The Big Lebowski goes even further. It’s Raymond Chandler-on-weed plot is almost an excuse to drop in on the messy, completely unproductive life of an almost permanently stoned, 1960s burn-out case with a thing for bowling along with his two equally empty-headed (but each in their own odd way) bowler friends. You could strip out the plot from Lebowski and without much tweaking, set it in the 1940s with Dick Powell in a snap-brim fedora as Philip Marlowe and carry it off just fine. Even more so than Fargo, Lebowski is more about the flavorful fat than the familiar meat.
With its brooding, laconic storytelling, No Country for Old Men seems a different animal from Fargo and Lebowski, but the Coens – sticking pretty close to the Cormac McCarthy source novel – come up with a similar construct; a lot of plot spiked with irrelevant scenes that give the telling a greater gravity than the plot alone can provide. On the surface, No Country is about Josh Brolin stumbling across the money from a drug deal gone bad, then going on the run from both obsessive hitman Javier Bardem and local cop Tommy Lee Jones. That’s a solid, propulsive arc.

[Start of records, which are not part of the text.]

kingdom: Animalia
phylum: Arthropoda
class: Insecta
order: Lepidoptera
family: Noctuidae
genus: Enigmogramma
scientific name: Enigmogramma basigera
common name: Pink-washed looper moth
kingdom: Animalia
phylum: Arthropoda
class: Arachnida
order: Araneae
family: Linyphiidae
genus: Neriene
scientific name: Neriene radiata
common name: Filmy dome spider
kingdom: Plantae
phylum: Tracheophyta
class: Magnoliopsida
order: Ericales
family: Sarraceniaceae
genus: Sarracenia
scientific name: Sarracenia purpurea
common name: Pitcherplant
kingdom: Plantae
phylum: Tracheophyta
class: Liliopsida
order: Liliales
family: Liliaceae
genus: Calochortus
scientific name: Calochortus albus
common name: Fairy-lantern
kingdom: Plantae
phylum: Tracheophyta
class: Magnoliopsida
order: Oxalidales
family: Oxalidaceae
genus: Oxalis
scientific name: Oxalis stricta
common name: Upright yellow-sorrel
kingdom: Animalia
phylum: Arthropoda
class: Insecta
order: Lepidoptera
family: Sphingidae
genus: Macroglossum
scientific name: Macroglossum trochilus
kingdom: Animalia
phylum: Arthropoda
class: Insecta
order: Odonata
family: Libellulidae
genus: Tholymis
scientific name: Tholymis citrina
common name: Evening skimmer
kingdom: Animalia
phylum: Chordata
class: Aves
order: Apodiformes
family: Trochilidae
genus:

But the movie regularly wanders off onto sidelines: Bardem’s long conversation with a gas station attendant who never knows how close he came to being part of the film’s body count; Jones chasing after the dumbass who almost loses the bodies he’s carting in from the desert drug rendezvous; and several long, talky scenes Jones has – with a fellow lawman, with his crippled ex-lawman uncle, with his wife – about a world descending into drug-fueled chaotic violence.
And it is this last bit – this sense of an entropic devolution from a world of decent people and understandable motives into unnecessary, even absurd brutality – that gives the movie its poetry, that makes it No Country for Old Men instead of a more formulaic, nondescript guy-on-the-run flick.
I’ve been lucky enough to make the acquaintance of the award-winning American poet Renee Ashley. She was the only person who ever got me to understand how poetry works. Poetry, she said, doesn’t come in the front door. It comes in through the windows, through the attic vents, it comes in everywhere but the front door.
The concept of every-scene-etc. works for some films, can even work brilliantly (one of my favorite thrillers is the 1974 original The Taking of Pelham One Two Three, with Peter Stone’s express train of a script as flawless an execution of the every-scene concept as you’ll ever see). But it’s a way to go; not the way. It brings the viewer in through the front door, sits him/her down and tells them a story straight through to the end. For some stories that’s fine. But it rarely allows an opportunity for poetry. For poetry, you have to break a rule.